More than 99% of the A→G mutations found in the European consensus sequences were associated with low viral load in the minor viral populations analyzed in our initial patient cohort. The most commonly deaminated sites were 18366 and 26319; of those, the former was prevalent during June to August, shifting to the latter during August until October. A majority of the deaminated strains belonged to three pango lineages, B.1, B.1.1, and B.1.258 (SI Appendix, Fig. S5) (22).
ADAR is a multifaceted aspect of RNA editing that comprises the deamination of A residues to I, which is transcribed to G during RNA replication. A first aim of this study was to determine the extent and localization of potentially ADAR-related gene signatures, that is, where A is replaced by G, in the SARS-CoV-2 genome along with attempts to define the potential impact of A→G mutations on viral load and on the course of disease.

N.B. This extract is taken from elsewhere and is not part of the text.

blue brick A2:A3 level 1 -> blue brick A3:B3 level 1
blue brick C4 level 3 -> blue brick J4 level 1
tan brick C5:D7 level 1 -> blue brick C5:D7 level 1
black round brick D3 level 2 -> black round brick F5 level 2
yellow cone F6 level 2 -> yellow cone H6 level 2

In brief, we observed that samples collected in the early phase of the pandemic showed low frequency of A→G-mutated RNA residues in major (consensus) viral sequences, as reported by others (17, 23). However, residues with A→G substitutions were commonly detected in minor viral populations in which A→G was the most frequent mutation. An increased A→G mutation frequency was associated with low viral load and tended to increase during the course of infection in patients with severe disease and also increased with the degree of inflammation, as reflected by levels of CRP in blood.

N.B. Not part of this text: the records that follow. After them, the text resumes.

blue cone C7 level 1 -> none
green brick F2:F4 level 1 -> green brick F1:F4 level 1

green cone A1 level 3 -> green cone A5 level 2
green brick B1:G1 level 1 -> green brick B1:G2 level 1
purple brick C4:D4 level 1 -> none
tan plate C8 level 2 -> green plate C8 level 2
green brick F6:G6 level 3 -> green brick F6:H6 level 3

A second aim was to determine the extent of A→G mutation in viral RNA by analysis of publicly available SARS-CoV-2 consensus sequences that were recovered during the first 9 mo of the pandemic (in 2020). Analysis of >250,000 genomes revealed an increase of A→G substitutions in SARS-CoV-2 consensus strains during March to April of 2020 that lasted throughout the summer months, followed by a decline during autumn and winter.
The observed maximal frequency of A→G mutation of 0.09% corresponds to ∼1.5 nt in the analyzed part of the genome (1,459 nt). Considering the representativeness of the A→G mutations in the analyzed segments, we estimated that ∼27 A→G RNA substitutions are present within each full-length SARS-CoV-2 genome.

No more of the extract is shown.